JAKARTA – Sejumlah pelaku industri menuntut pemerintah untuk kembali mengelontorkan subsidi gas murah. Sejak program Harga Gas Bumi Tertentu dijalankan pada 1 April 2020, pemerintah telah menghabiskan subsidi lebih dari Rp29,39 triliun.
Besarnya subsidi itu disebabkan oleh kebijakan HGBT yang dipatok sebesar USD 6 per MMBTU. Dana dari APBN itu digunakan pemerintah untuk membayar hak kontraktor migas.
Sesuai ketentuan dalam kebijakan HGBT, pemerintah wajib menanggung biaya selisih harga dengan mengurangi jatah keuntungan penjualan gas negara, sehingga tidak membebani jatah atau keuntungan kontraktor
“Setiap program subsidi harus selalu dievaluasi. Apalagi jika kontribusi dari penerima gas murah tidak sesuai target, pemberian stimulus harga gas murah sebaiknya tidak dilanjutkan, ketimbang hanya membikin kantong negara bolong,” papar Direktur Eksekutif Institute for Development of Economics and Finance (Indef) Tauhid Ahmad, Rabu (16/8/2023).
Berdasarkan data kementerian ESDM, pendapatan pajak yang berhasil dikumpulkan dari industri penerima HGBT hanya sebesar Rp15, 3 triliun. Sementara sejumlah perusahaan yang mendapatkan alokasi gas subsidi ini terus menebar keuntungan dalam jumlah besar.

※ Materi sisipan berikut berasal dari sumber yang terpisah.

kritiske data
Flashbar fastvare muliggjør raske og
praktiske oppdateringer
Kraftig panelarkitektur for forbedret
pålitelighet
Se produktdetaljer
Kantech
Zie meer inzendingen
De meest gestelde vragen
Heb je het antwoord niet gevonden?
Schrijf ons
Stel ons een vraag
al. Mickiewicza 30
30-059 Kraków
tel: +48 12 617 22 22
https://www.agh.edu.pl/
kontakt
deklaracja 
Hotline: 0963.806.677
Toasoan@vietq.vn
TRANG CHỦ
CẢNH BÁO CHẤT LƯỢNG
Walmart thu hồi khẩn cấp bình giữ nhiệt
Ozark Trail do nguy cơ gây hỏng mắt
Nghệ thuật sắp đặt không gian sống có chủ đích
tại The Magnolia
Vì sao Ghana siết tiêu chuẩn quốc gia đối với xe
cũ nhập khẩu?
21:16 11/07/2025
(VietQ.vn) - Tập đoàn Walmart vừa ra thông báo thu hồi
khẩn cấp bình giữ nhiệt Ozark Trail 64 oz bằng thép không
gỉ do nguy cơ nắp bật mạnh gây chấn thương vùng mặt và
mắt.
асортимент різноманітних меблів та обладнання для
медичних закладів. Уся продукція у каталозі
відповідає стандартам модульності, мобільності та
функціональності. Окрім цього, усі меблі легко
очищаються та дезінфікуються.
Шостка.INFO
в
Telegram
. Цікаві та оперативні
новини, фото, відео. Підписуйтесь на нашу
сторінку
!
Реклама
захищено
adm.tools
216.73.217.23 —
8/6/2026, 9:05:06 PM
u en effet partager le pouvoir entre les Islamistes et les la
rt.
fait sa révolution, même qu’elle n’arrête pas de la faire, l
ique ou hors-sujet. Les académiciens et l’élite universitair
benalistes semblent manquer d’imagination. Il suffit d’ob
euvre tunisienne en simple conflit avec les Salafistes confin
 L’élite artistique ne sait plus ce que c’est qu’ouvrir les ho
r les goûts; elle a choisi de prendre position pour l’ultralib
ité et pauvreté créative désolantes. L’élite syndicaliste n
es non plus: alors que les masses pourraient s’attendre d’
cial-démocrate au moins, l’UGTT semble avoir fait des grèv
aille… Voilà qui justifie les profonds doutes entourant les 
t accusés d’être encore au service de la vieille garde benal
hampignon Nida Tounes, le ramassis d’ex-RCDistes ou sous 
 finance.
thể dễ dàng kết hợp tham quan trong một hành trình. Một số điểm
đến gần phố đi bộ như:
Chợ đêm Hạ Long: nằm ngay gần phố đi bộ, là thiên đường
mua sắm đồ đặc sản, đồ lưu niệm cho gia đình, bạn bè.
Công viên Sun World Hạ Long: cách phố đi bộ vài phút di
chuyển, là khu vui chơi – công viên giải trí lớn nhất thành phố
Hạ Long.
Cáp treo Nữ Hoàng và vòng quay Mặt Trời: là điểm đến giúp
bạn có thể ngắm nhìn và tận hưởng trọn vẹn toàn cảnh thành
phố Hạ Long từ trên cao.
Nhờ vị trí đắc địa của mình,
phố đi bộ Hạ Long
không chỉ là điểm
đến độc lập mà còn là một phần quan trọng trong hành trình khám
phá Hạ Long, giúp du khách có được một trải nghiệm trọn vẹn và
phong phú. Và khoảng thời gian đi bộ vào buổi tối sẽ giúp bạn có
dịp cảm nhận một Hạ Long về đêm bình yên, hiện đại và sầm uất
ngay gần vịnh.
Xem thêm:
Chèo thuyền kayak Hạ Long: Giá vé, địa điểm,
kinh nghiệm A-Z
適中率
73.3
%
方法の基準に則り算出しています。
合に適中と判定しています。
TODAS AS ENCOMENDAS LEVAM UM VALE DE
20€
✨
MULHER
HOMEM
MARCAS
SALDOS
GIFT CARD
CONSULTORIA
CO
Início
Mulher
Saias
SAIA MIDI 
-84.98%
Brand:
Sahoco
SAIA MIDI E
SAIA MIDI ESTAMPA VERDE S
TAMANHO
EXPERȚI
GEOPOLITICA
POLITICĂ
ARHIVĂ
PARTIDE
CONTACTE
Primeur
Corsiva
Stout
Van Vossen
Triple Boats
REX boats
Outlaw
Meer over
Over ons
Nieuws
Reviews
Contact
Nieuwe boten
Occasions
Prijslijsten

Menurut Tauhid, ada beberapa parameter yang bisa digunakan untuk mengukur kontribusi perusahaan penerima insentif harga gas murah. Selain kontribusi terhadap perekonomian nasional, parameter lainnya adalah kontribusi terhadap penerimaan negara dan penciptaan lapangan kerja. Di sisi industri, parameter yang digunakan antara lain peningkatan produksi, peningkatan daya saing, penciptaan nilai tambah, termasuk juga kontribusinya terhadap penurunan impor.